The chains of the elkhounds out by the woodshed are actually
anchor chains, the river a bay of the open sea. The attic flat is
the captain's cabin, while the lower flat belongs to the crew. Waiting
for the wind takes a long time, but occasionally the anchors are
hauled up from the deep. And then the house sets off under full
sail to race down the river, saluting one last time where the river
bends at the People's Park, before the wind carries them away.
Towards an Away that doesn't entail a return.

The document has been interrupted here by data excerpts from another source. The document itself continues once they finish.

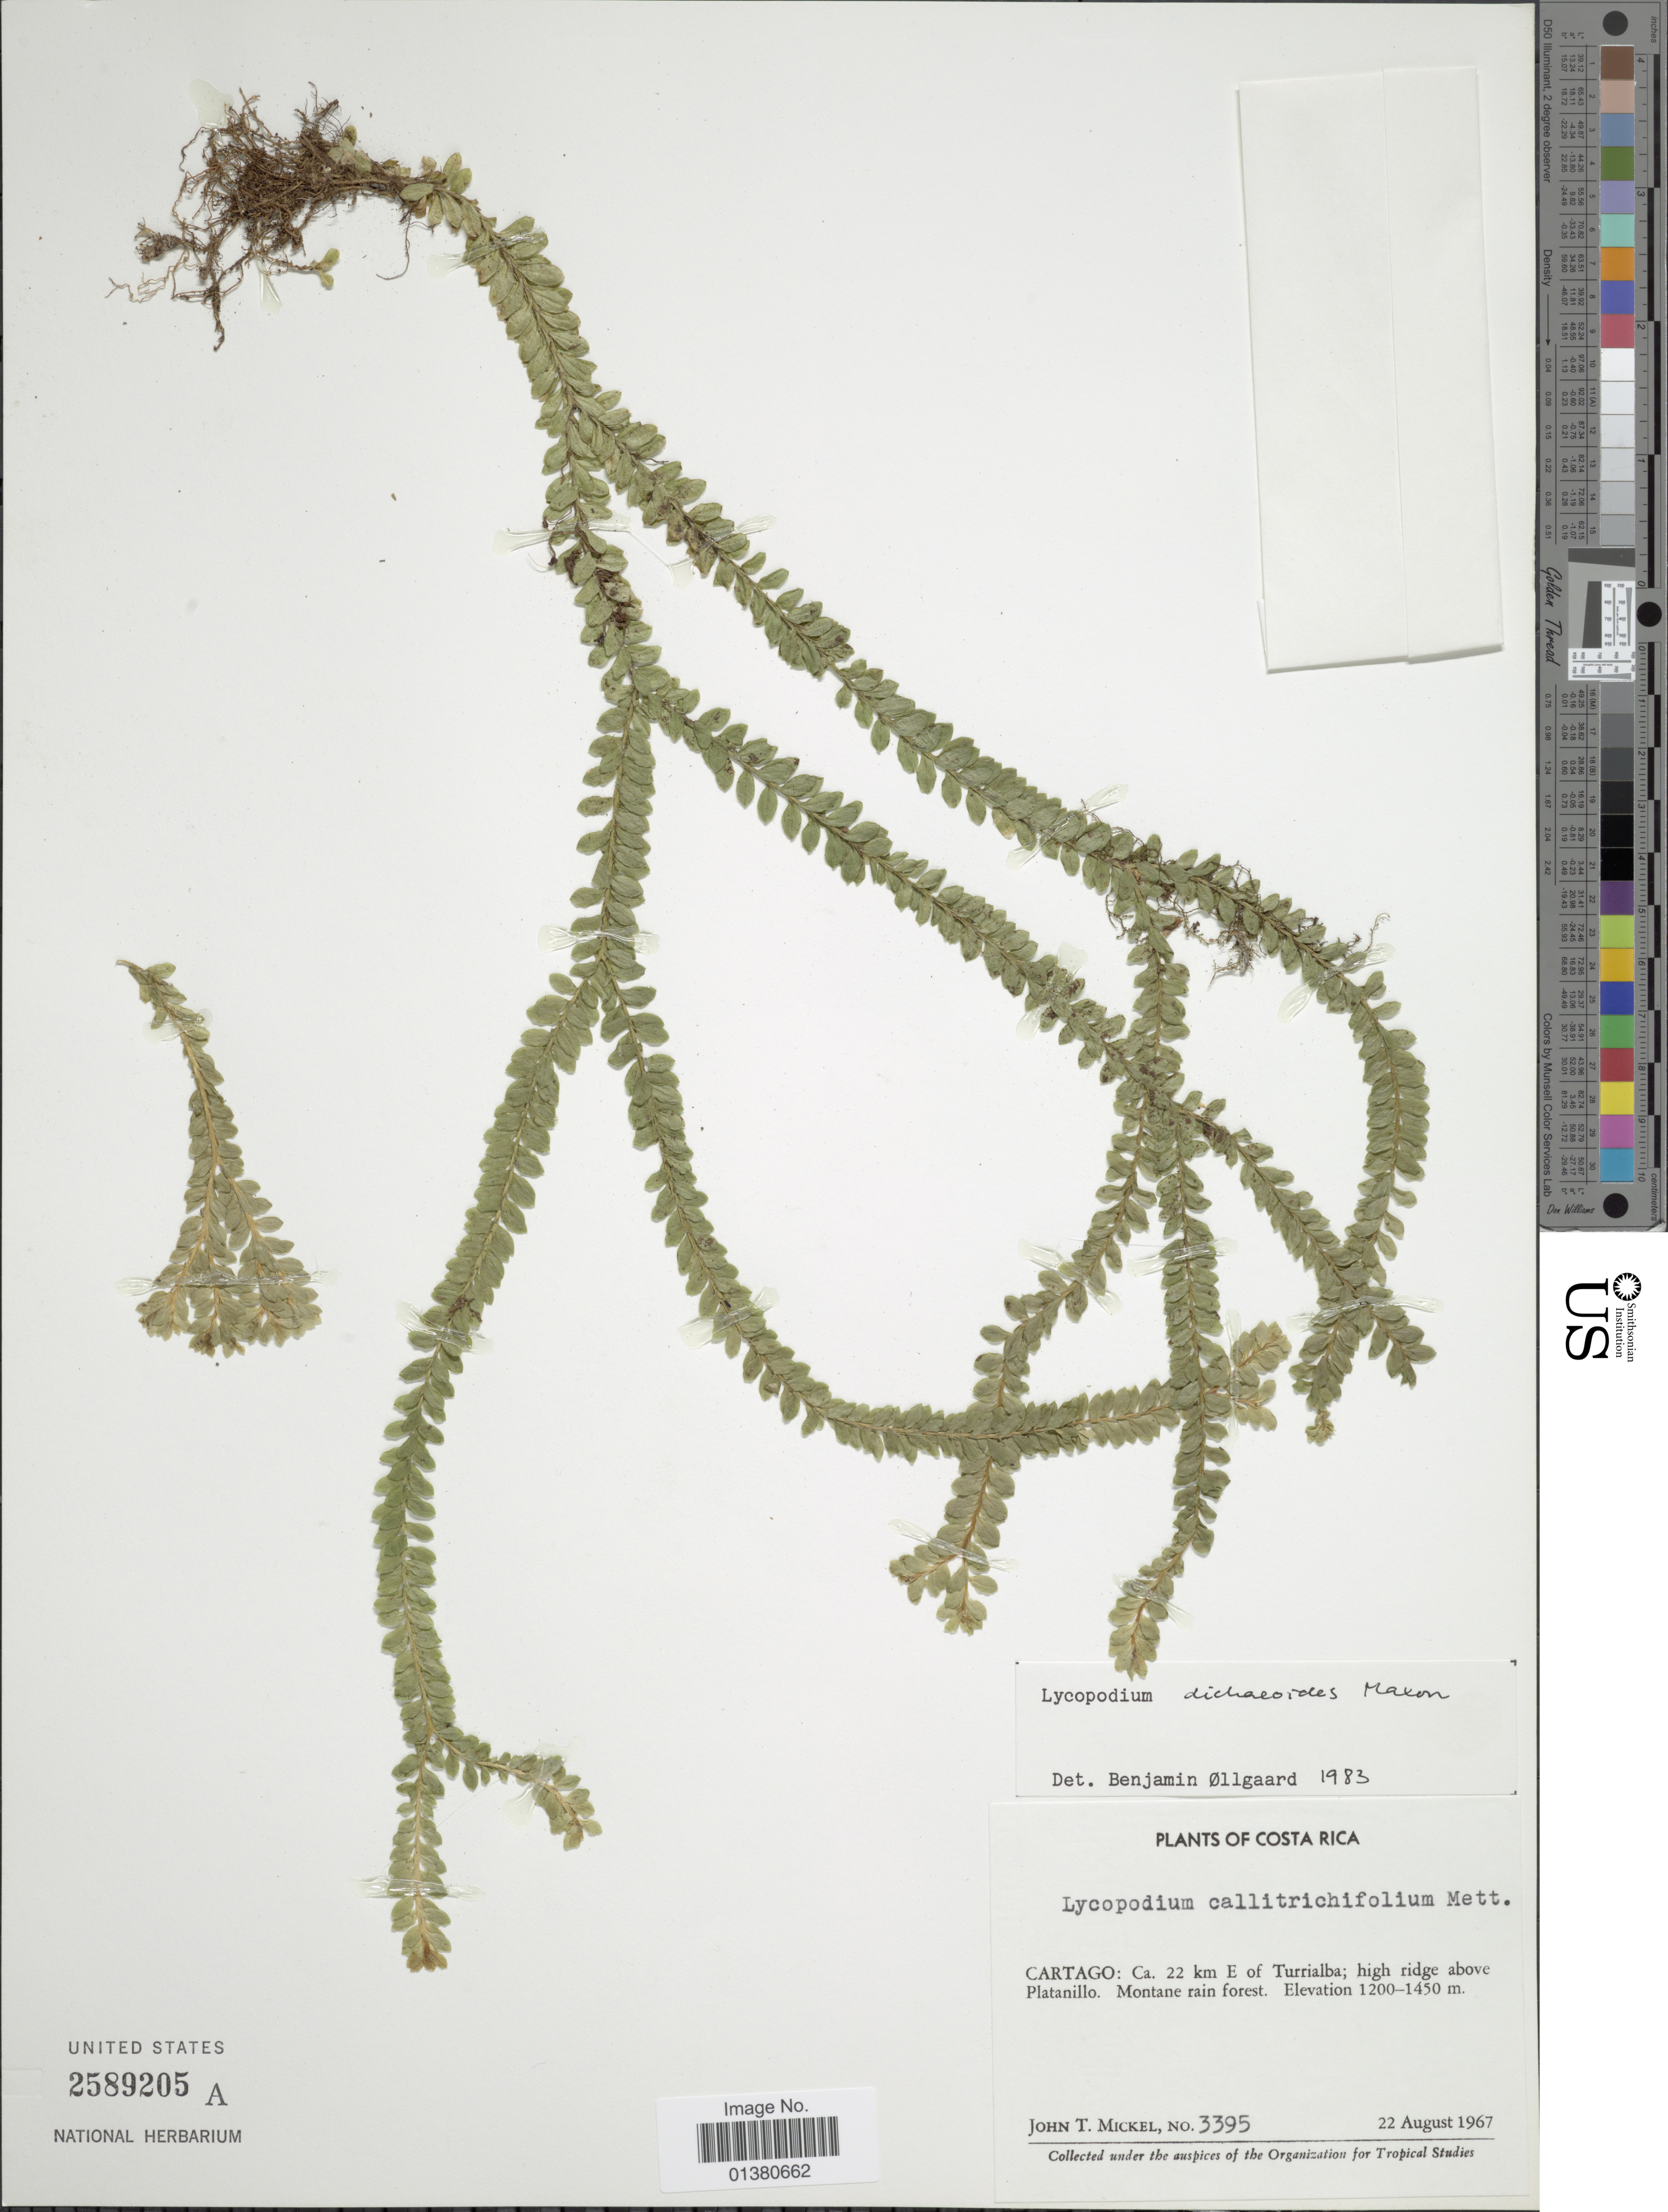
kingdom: Plantae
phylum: Tracheophyta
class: Lycopodiopsida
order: Lycopodiales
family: Lycopodiaceae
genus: Phlegmariurus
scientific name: Phlegmariurus dichaeoides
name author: (Maxon) B. Øllg.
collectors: J. T. Mickel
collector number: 3395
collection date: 1967-08-22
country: Costa Rica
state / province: Cartago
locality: Ca 22 km E of Turrialba; high ridge above Platanillo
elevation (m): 1200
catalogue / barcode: US 2589205A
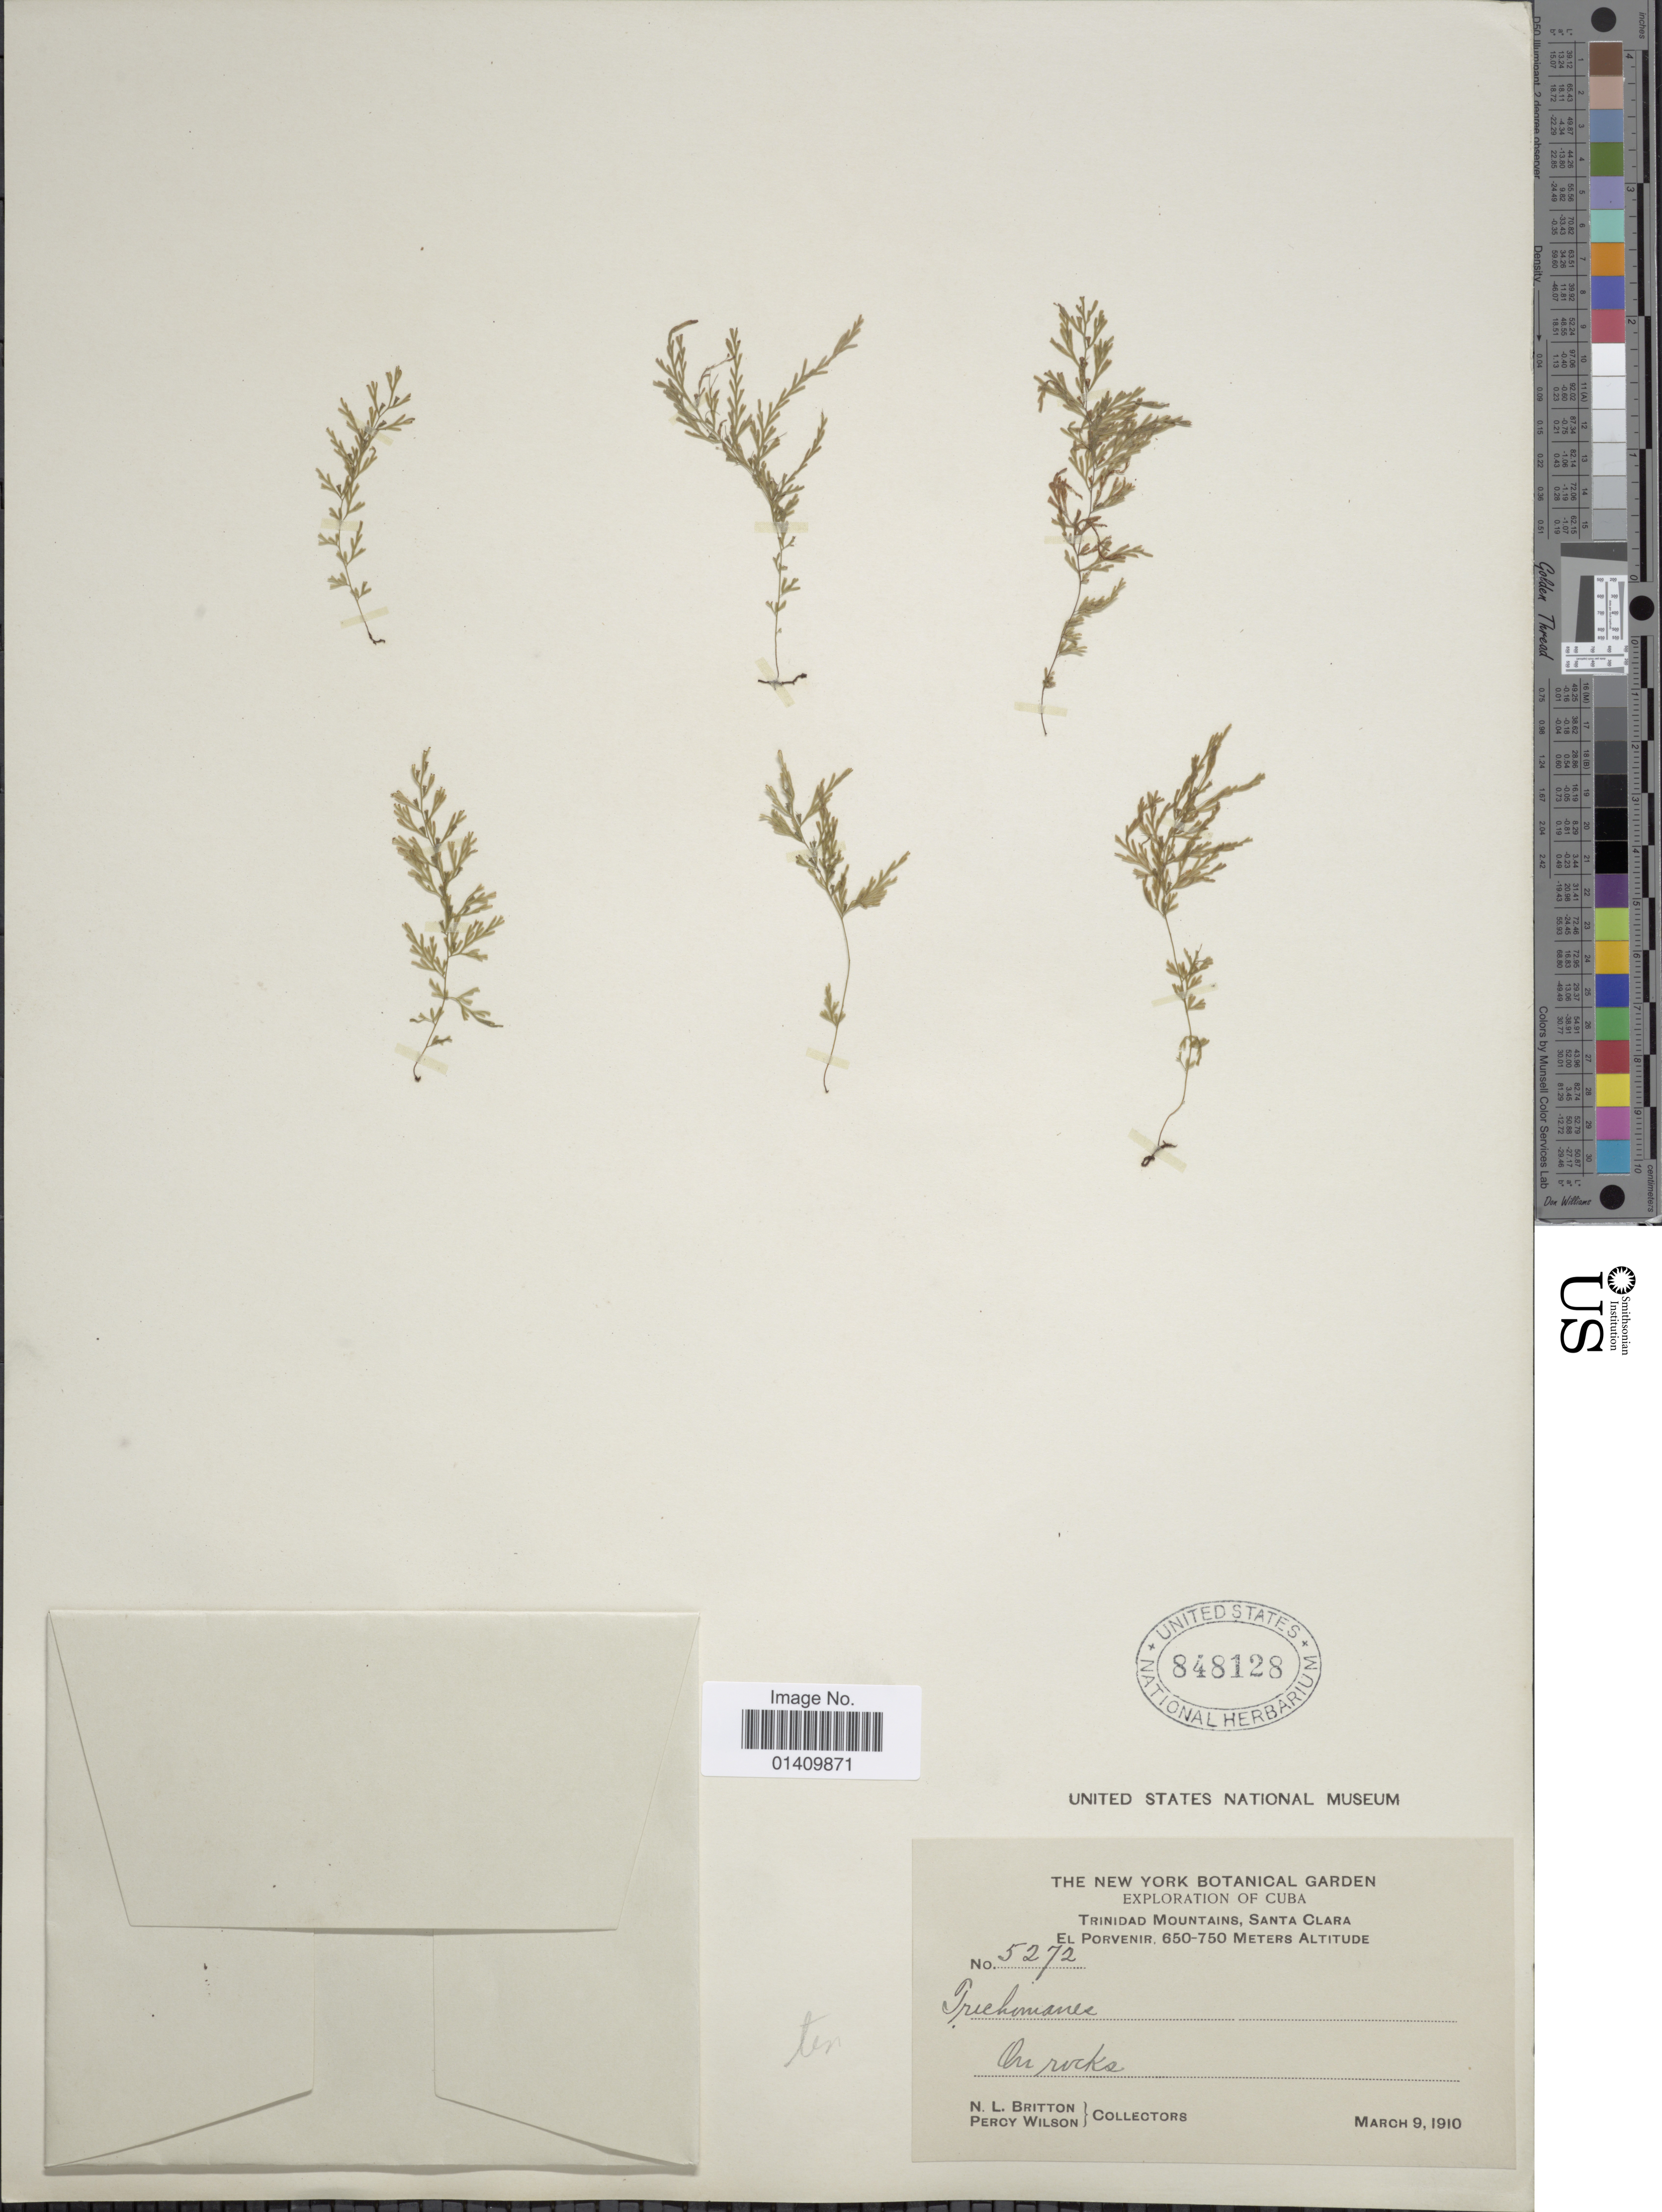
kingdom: Plantae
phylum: Tracheophyta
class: Polypodiopsida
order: Hymenophyllales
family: Hymenophyllaceae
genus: Polyphlebium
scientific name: Polyphlebium angustatum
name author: (Carmich.) Ebihara & Dubuisson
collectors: N. Britton & P. Wilson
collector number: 5272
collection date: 1910-03-09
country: Cuba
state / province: Las Villas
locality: Trinidad mountains, Santa Clara El Porvenir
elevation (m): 650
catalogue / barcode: US 848128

In an attempt to understand, he creates for himself the only
rational explanation for why his father remains in this parched
town, every day grabbing his tools and heading out into the forest
that prevents him from seeing the ocean, or taking a bearing, or
gazing at distant horizons.
Out there, he chops down the forest. Plodding through the
heavy snow, chopping down tree after tree, stripping the bark
from the trunks and slowly opening the landscape to the endless
horizon. The sailor driven ashore has set himself a task – to clear
a path back to a distant shoreline.
But Hans Olofson's life is more than just melancholy motherlessness
and a woodcutter's bouts of alcoholism. Together they
study his father's detailed world maps and sea charts, go ashore in
ports his father has visited, and explore in their imagination places
that still await their arrival. The sea charts are taken down from
the wall, rolled out, and weighted down with ashtrays and chipped
cups. The evenings can be long, because Erik Olofson is a good
storyteller. By the age of twelve Hans possesses an exhaustive
knowledge of places as distant as Pamplemousse and Bogamaio;
he has glimpsed the innermost secrets of seafaring, mysterious
ships that vanished in their own enigma, pirate captains and sailors
of the utmost benevolence. The secret world and the construct of
regulations, so difficult to grasp, with which trading companies and
private shippers have to live and comply, he has stratified in his
mind without fully understanding them; yet it is as though he has
touched on a great and decisive source of wisdom. He knows the
smell of soot in Bristol, the indescribable sludge in the Hudson
River, the Indian Ocean's variable monsoons, the threatening beauty
of icebergs, and the rattle of palm fronds.